Antibody secreting cells are critical effector cells and long-lived sentinels for immune memory. B cell maturation should be tightly regulated to ensure efficient immune response without autoimmunity or immune deficiency. On the transcriptional level, the differentiation of B cells into plasma cells is associated with substantial and coordinated changes in the gene expression profile, which fall into two main categories: the loss of B cell-associated transcripts and the acquisition of plasma cell gene expression program. These changes are tightly guided by two sets of stage-specific transcription factors (TFs) that repress each other: i) B cell TFs (PAX5, BCL6 and BACH2) maintaining the B cell fate and ii) plasma cell TFs (IRF4, BLIMP1 and XBP1) that are required to extinguish the B cell genes and activate the antibody-secreting cell program. Although the role of the complex network of transcription factors involved in plasma cell differentiation has been investigated, the mechanisms regulating key plasma cell differentiation transcription networks remain poorly known. Little is known about the dynamic and hierarchical nuclear architecture in B to plasma cell differentiation and how it could regulate fundamental processes during normal plasma cell differentiation. We aim to characterize and understand the epigenetic, remodeling, structural and architectural changes that affect chromatin during B to plasma cell differentiation. Furthermore, we aim to identify the molecular events involved in tumorigenesis during B to PC differentiation.
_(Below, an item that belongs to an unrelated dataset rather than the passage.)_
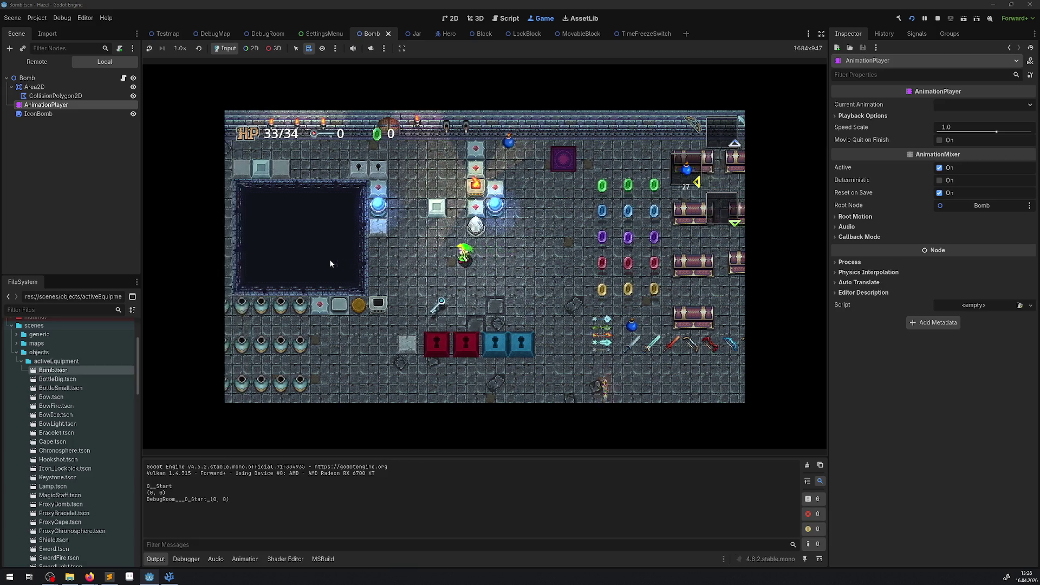
key("Up")
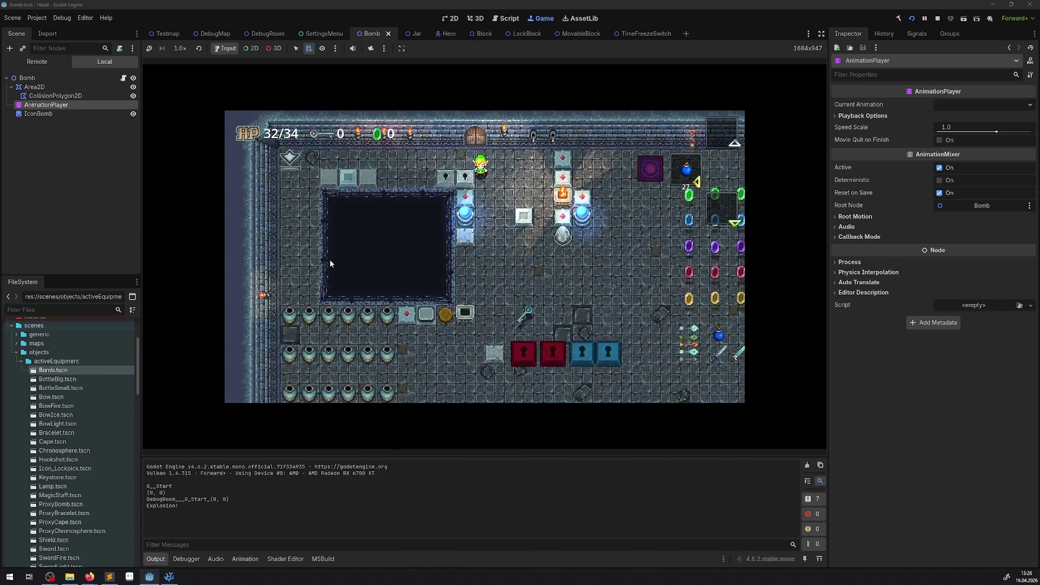
key("Down")
key("Right")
Mature B cell malignancies are genetically and clinically heterogeneous diseases. Treatment improvements will come from a better comprehension of tumorigenesis and detailed molecular analyses to develop individualized therapies that take into account their molecular heterogeneity and subclonal evolution.
Our laboratory uses genome data, computing, mathematical modeling and unique cellular models to study mature B cells and plasma cells with a focus on epigenome modifications and genomic instability. These approaches work in tandem with technological advancements to study tumorigenesis and to understand the mechanisms of tumor progression and drug resistance to develop new diagnostic and treatment strategies.
These projects are developed in collaboration with other groups of the IGH together with the departments of biological and clinical hematology of the university hospital of Montpellier. Taking advantage of the link with the laboratory of monitoring innovative therapies (Montpellier University Hospital), dedicated to diagnosis and residual disease monitoring of patients with plasma cell neoplasms, we aim to strongly foster a transformation of basic research into translational and clinical applications.
We created a startup company Diag2Tec to valorize the research activity of the group.